QUEBRANTE nasce de uma instalação e se passa nas cavernas da região da Transamazônica
Premiada no Festival do Rio com o curta Curupira e a Máquina do Destino, a cineasta e artista plástica Janaina Wagner lançará seu novo filme no início de 2024, QUEBRANTE. O curta terá sua primeira sessão nacional na Mostra Panorama, da 27a Mostra de Cinema de Tiradentes, que acontece entre 19 e 27 de janeiro; e sua première internacional será na seção Forum Expanded, do Festival de Berlim, que ocorre entre 15 e 25 de fevereiro.
“Os festivais são janelas de difusão e visibilidade gigantes. Em Berlim, essa seção combina cinema experimental com arte contemporânea, que é meu campo de trabalho. É uma maneira de colocar ele em diálogo com outros filmes que sejam dessa mesma vertente. É um privilégio poder dividir uma obra quando está pronta. Para mim, o mais importante dos festivais é que sejam de curadoria que eu admiro muito”, explica a cineasta.
QUEBRANTE foi filmado em fevereiro de 2023 e começou como a instalação Cinema Caverna (Quebrante) para a 22a Bienal SESC Videobrasil, que está em cartaz no SESC 24 de Maio (SP) até 25 de fevereiro. “A ideia para a instalação e o curta vieram da possibilidade de tentar mostrar ao espectador essa experiência de estar dentro da caverna que eu construo no Quebrante que é baseado num projeto de um artista visual já morto chamado Robert Smithson, que era fazer um cinema dentro de um caverna ou campo de mineração”

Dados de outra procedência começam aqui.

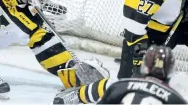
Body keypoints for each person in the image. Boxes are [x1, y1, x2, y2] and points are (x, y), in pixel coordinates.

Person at [53, 45, 187, 104]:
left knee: (109, 85)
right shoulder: (176, 99)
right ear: (171, 70)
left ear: (145, 65)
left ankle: (76, 96)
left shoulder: (121, 85)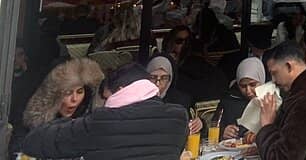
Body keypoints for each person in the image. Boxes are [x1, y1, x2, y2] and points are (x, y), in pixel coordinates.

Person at [19, 62, 188, 160]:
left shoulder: (102, 122)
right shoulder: (178, 119)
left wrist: (70, 122)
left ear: (121, 90)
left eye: (107, 98)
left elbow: (33, 142)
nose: (104, 103)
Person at [147, 55, 202, 135]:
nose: (158, 83)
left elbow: (190, 127)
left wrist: (199, 124)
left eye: (164, 78)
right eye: (153, 77)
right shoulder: (137, 100)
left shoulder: (182, 100)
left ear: (170, 79)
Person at [216, 57, 266, 140]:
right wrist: (223, 132)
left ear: (261, 81)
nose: (248, 91)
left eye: (252, 85)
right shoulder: (228, 101)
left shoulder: (271, 100)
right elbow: (215, 126)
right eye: (243, 86)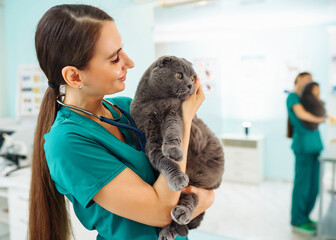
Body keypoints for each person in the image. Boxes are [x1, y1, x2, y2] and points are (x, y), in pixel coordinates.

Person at [28, 4, 214, 240]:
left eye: (122, 51)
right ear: (74, 76)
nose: (130, 62)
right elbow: (163, 212)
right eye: (115, 59)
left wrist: (200, 198)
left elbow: (202, 187)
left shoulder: (127, 107)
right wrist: (183, 118)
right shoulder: (66, 143)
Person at [286, 72, 325, 235]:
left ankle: (306, 217)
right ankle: (297, 220)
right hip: (303, 147)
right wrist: (321, 118)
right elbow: (302, 115)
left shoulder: (307, 98)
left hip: (315, 147)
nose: (310, 81)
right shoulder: (293, 97)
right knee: (303, 185)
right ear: (299, 79)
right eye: (307, 78)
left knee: (314, 186)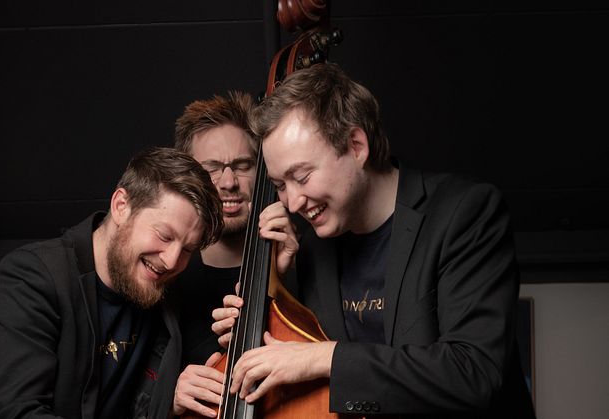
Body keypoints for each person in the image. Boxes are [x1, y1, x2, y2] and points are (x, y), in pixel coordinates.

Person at [212, 63, 536, 417]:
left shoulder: (465, 213)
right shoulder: (312, 249)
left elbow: (474, 372)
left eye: (302, 176)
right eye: (279, 185)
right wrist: (273, 296)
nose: (290, 202)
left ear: (356, 145)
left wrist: (326, 357)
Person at [0, 147, 223, 419]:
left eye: (188, 249)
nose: (172, 260)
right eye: (165, 235)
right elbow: (17, 414)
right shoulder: (29, 277)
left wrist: (166, 403)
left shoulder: (163, 290)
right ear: (121, 206)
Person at [169, 92, 268, 417]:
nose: (228, 182)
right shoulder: (163, 275)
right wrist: (165, 396)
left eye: (242, 166)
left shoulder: (300, 261)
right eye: (211, 169)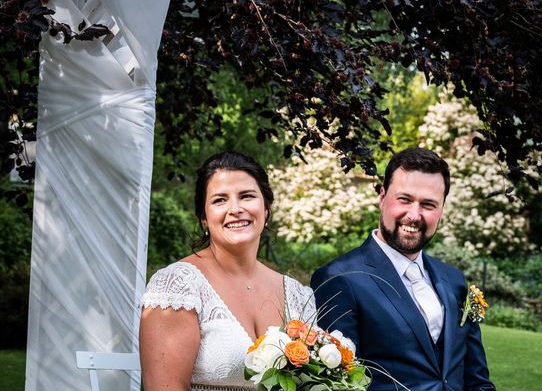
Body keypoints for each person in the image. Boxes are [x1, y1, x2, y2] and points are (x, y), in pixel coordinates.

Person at [311, 147, 495, 391]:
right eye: (405, 199)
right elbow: (337, 383)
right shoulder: (339, 278)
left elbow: (477, 379)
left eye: (428, 205)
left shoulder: (453, 280)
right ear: (382, 196)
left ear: (441, 209)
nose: (414, 215)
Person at [140, 151, 316, 391]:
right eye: (220, 200)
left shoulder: (298, 294)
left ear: (266, 208)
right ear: (204, 217)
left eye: (246, 196)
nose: (235, 208)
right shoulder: (177, 287)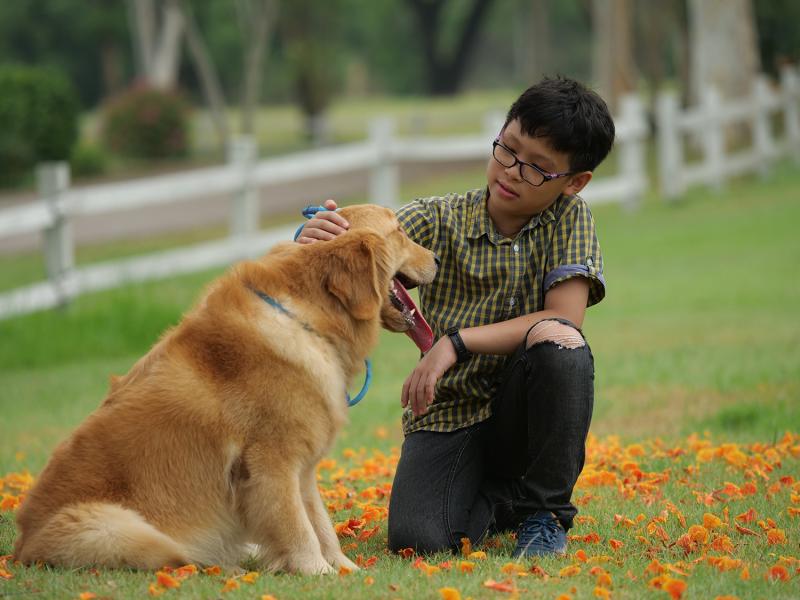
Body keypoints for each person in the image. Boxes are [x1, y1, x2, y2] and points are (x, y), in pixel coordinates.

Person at [296, 76, 615, 558]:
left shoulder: (571, 218)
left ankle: (545, 512)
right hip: (450, 412)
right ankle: (503, 497)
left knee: (561, 347)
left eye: (536, 169)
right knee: (418, 541)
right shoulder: (441, 218)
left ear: (573, 182)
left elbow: (564, 320)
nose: (510, 172)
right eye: (507, 150)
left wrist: (455, 342)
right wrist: (317, 236)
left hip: (525, 408)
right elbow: (375, 239)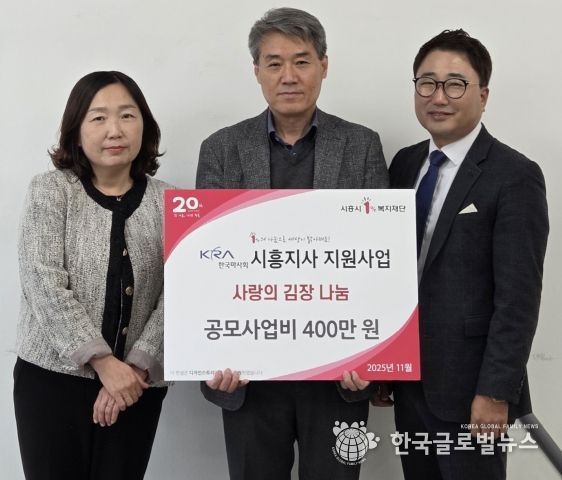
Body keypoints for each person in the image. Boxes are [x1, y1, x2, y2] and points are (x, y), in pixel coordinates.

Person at [196, 7, 389, 480]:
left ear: (324, 65)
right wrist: (209, 353)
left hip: (337, 373)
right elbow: (207, 266)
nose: (289, 76)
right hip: (249, 378)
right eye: (274, 63)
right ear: (256, 71)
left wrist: (374, 357)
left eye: (302, 61)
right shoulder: (221, 149)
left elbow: (378, 263)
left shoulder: (362, 145)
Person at [389, 29, 549, 479]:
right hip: (409, 382)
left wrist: (496, 391)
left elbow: (518, 299)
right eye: (427, 83)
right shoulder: (404, 164)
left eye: (455, 84)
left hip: (473, 391)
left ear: (483, 95)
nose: (439, 96)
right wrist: (384, 367)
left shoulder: (514, 175)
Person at [14, 71, 170, 480]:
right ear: (76, 130)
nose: (114, 130)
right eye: (98, 118)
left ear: (145, 125)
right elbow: (43, 282)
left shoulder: (169, 201)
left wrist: (134, 370)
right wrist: (103, 363)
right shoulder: (51, 190)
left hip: (137, 386)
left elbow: (181, 293)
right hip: (52, 381)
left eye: (127, 116)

O curta percorre as ruínas da Rodovia Transamazônica BR-230 e sua fantasmagoria. Situado na pequena cidade de Rurópolis (PA) - a primeira a ser erguida na Rodovia para servir de base aos trabalhadores que a construíram – QUEBRANTE acompanha Dona Erismar, conhecida na região como A Mulher das Cavernas. Professora aposentada, ela foi responsável pela descoberta das cavernas na região.
Janaina começou a trabalhar com a região Transamazônica entre 2019-2020 para seu primeiro curta metragem para cinema, Curupira e a Máquina do Destino, que é uma resposta e uma conversa com o filme Iracema - Uma Transa Amazônica, de 1975, dirigido por Jorge Bodanzky e Orlando Senna.
“A Transamazônica me interessa por ser uma Estrada que corta e atravessa a história do Brasil, por ser um projeto de nacionalismo construída durante a ditadura e um projeto que infringiu muita violência e ainda existe como projeto – nunca foi concluída. Comecei com a história da curupira, essa Iracema Fantasma do filme, e agora as cavernas. Gosto de investigar tudo o que se cruza nesse caminho dito progresso que gerou tanta destruição, e é um fantasma vivo da história do Brasil”.
A cineasta explica que seu trabalho é movido pela busca entre a forma poética e a política. “Toda forma tem que ser um veículo para esse conteúdo, o poético é o veículo pra trazer o conteúdo político de denúncia social. Acho que um trabalho pode ser político enquanto linguagem, sempre busco uma maneira de tratar assuntos sociais de uma forma poética que não seja panfletária. Política e poética podem estar entrelaçadas, e essa é a maneira que sempre tento trabalhar.”
Para filmar em Rurópolis, Janaina enfrentou desafios enormes – desde exercer diversas funções no filme, por causa do baixo orçamento, até o transporte de um projetor de 16mm de São Paulo até o local. “Foram dois voos e um trecho de carro, com o projetor 16mm, que pesa 17kg, e não pode ser despachado, porque é muito delicado e não dava pra levar na mala de mão. Coloquei numa sacola de ginástica, e levei na mão. Eu tinha de fingir que não pesava nada para não ser parada. Já para levar energia até a caverna, compramos um gerador que pesa 40kg.”
Janaina define o curta como uma homenagem às professoras, que são as verdadeiras heroínas do Brasil, e também aponta que é um filme sobre a escuta, sobre escutar o outro e as coisas.
“QUEBRANTE mostra que há um mundo subterrâneo, com as pedras que guarda suas histórias, que são invisíveis, mas sensíveis e importante de serem escutadas. Com esse filme quis escutar as pedras e o que elas têm a dizer. Dentro dessa história cíclica de desilusão e anúncio desse futuro, que é um pouco naufragado, existem esses pequenos monumentos que são as testemunhas dessa história que, nesse caso, são as pedras. O filme diz que precisamos escutar outras vozes.”